The introduction on analytics for noisy unstructured text below names several forms of internet communication and interaction that have become popular. List every one of them.

# Document text
# # # # #

Analytics for Noisy Unstructured Text Data II (Artificial Intelligence)

INTRODUCTION

The importance of text mining applications is growing proportionally with the exponential growth of electronic text. Along with the growth of internet many other sources of electronic text have become really popular. With increasing penetration of internet, many forms of communication and interaction such as email, chat, newsgroups, blogs, discussion groups, scraps etc. have become increasingly popular. These generate huge amount of noisy text data everyday. Apart from these the other big contributors in the pool of electronic text documents are call centres and customer relationship management organizations in the form of call logs, call transcriptions, problem tickets, complaint emails etc., electronic text generated by Optical Character Recognition (OCR) process from hand written and printed documents and mobile text such as Short Message Service (SMS). Though the nature of each of these documents is different but there is a common thread between all of these—presence of noise.

An example of information extraction is the extraction of instances of corporate mergers, more formally MergerBetween(company1,company2,date), from an online news sentence such as: “Yesterday New-York based Foo Inc. announced their acquisition of Bar Corp. ” Opinion (product 1,good), from a blog post such as: “I absolutely liked the texture ofSheetK quilts.”

At superficial level, there are two ways for information extraction from noisy text. The first one is cleaning text by removing noise and then applying existing state of the art techniques for information extraction. There in lies the importance of techniques for automatically correcting noisy text. In this chapter, first we will review some work in the area of noisy text correction. The second approach is to devise extraction techniques which are robust with respect to noise. Later in this chapter, we will see how the task of information extraction is affected by noise.

# # # # #

# Dataset excerpt
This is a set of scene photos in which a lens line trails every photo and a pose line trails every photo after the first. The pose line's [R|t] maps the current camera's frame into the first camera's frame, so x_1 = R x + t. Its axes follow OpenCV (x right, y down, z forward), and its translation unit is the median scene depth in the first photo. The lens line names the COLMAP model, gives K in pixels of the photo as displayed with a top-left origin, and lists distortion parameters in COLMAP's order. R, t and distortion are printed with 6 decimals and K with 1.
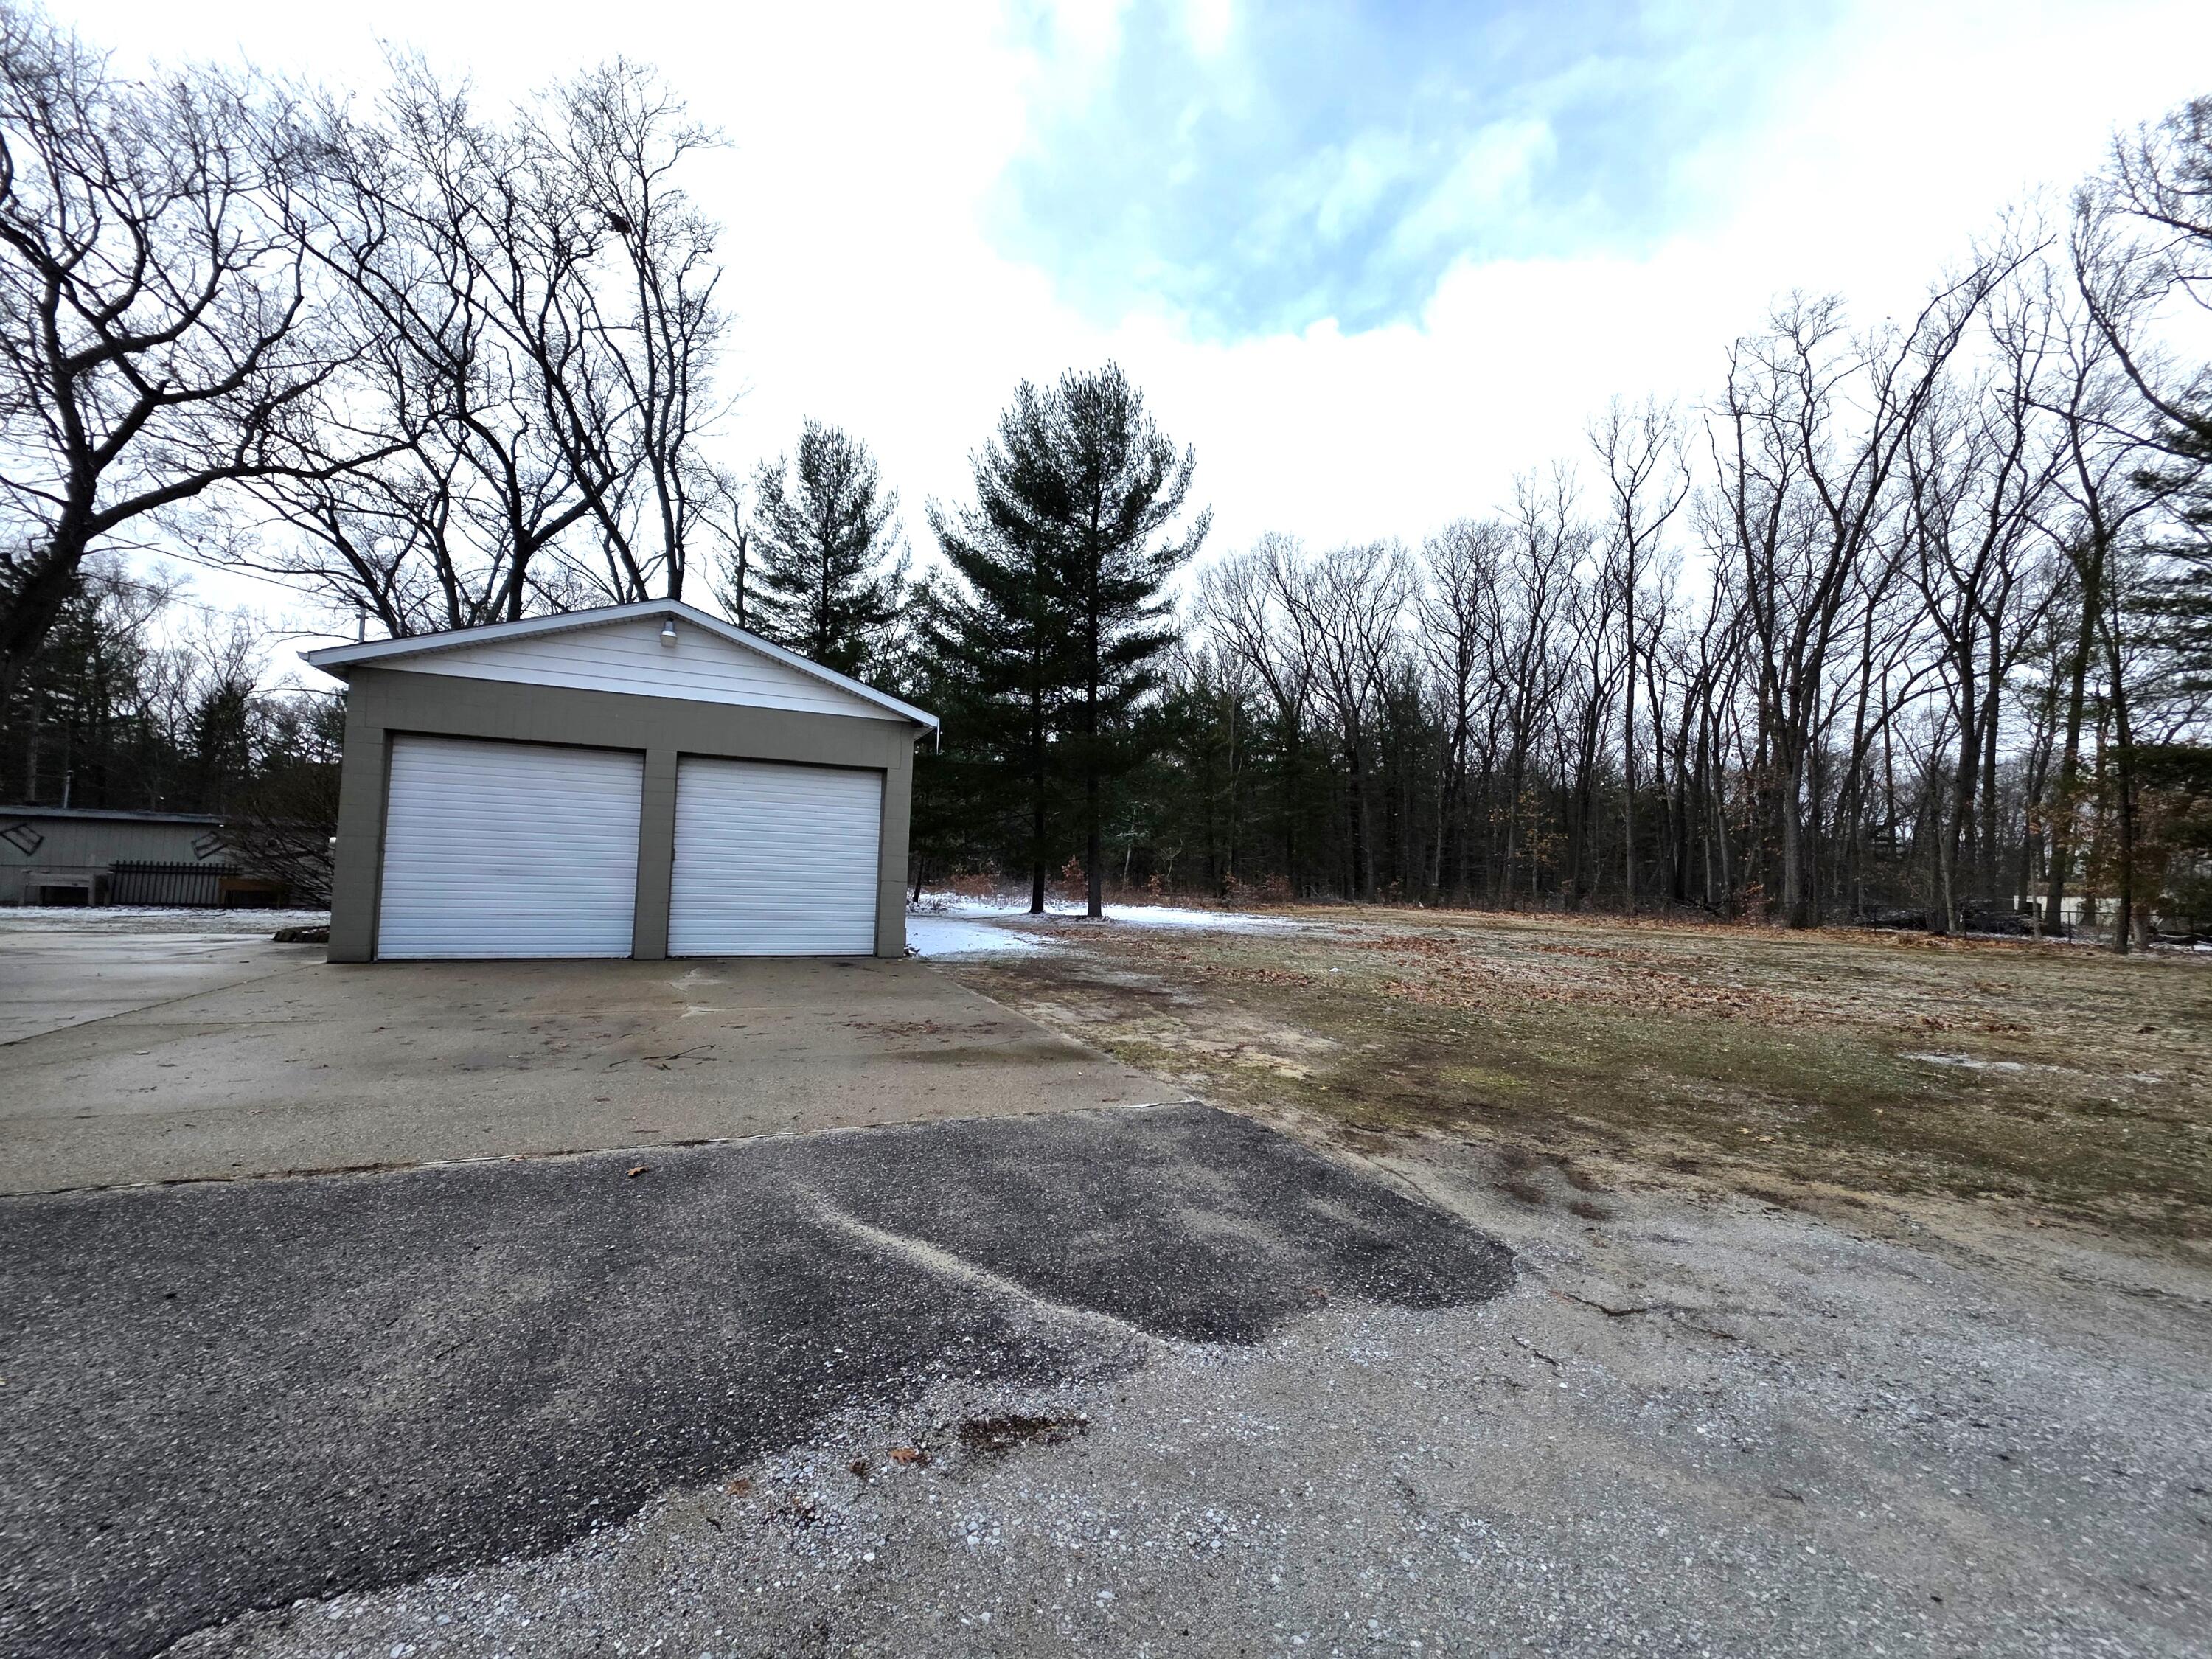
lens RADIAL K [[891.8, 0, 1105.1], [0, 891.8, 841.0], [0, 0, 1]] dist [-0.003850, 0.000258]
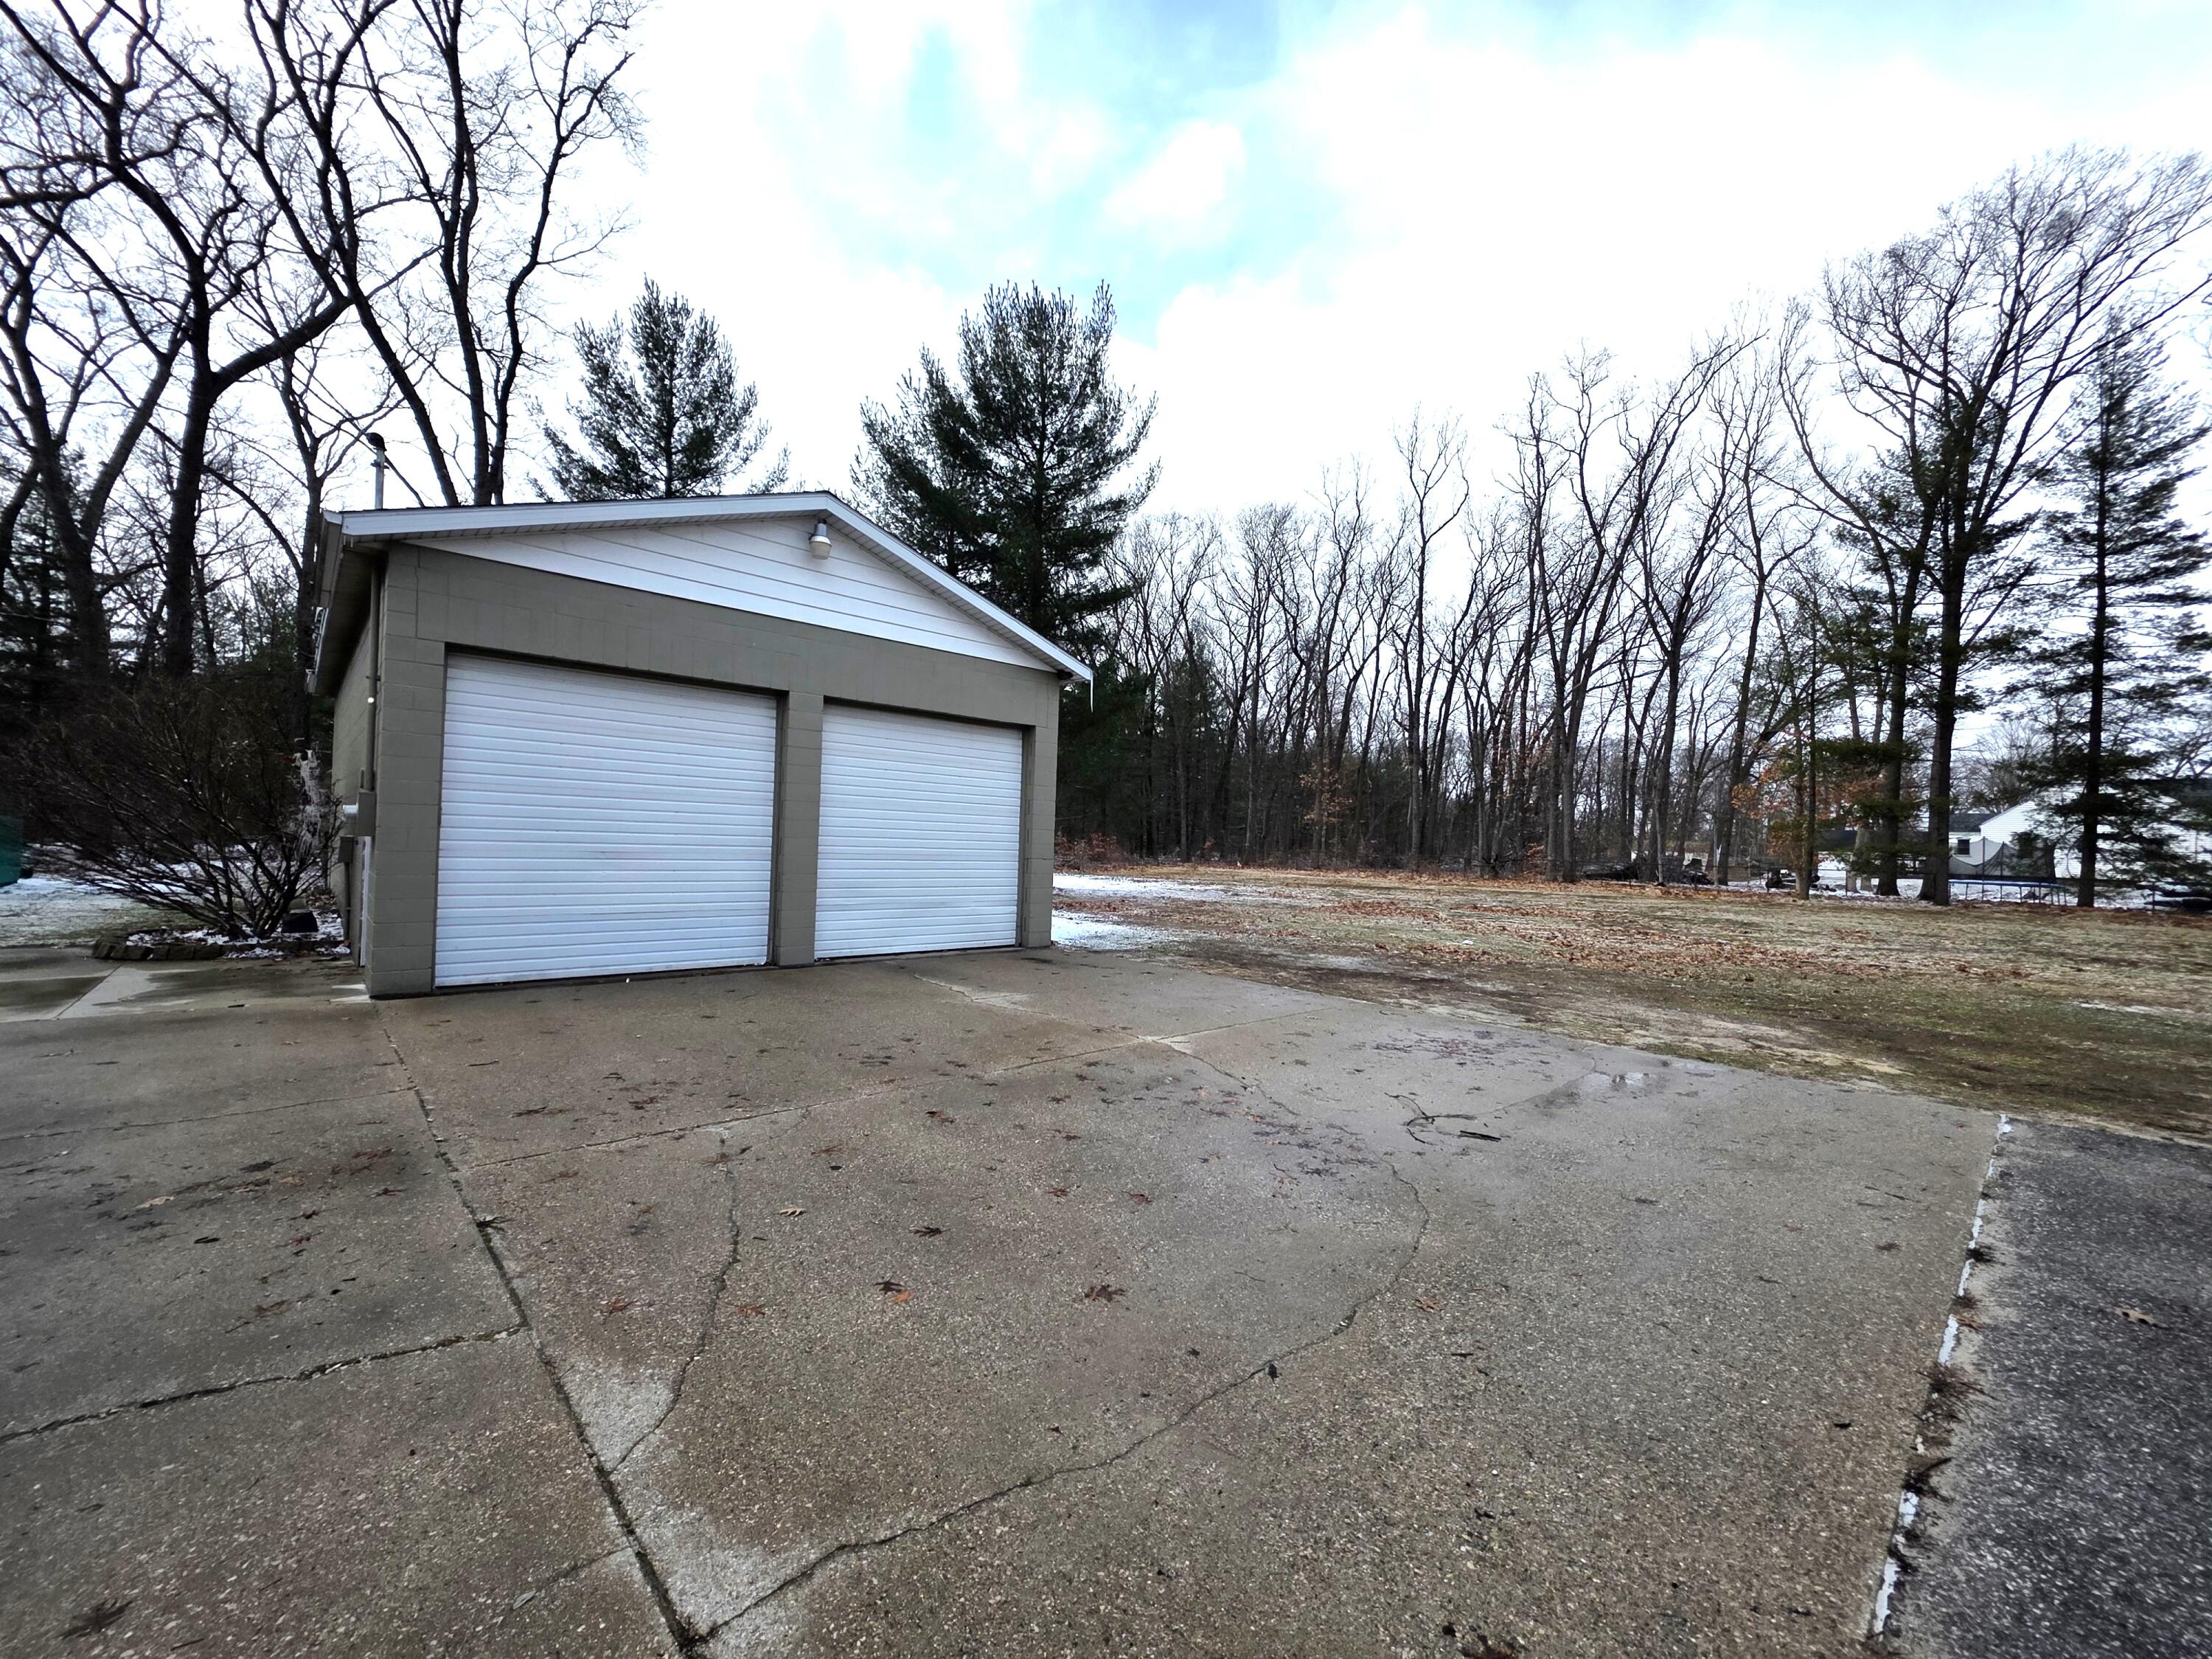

# # # # #

# Response
- email
- chat
- newsgroups
- blogs
- discussion groups
- scraps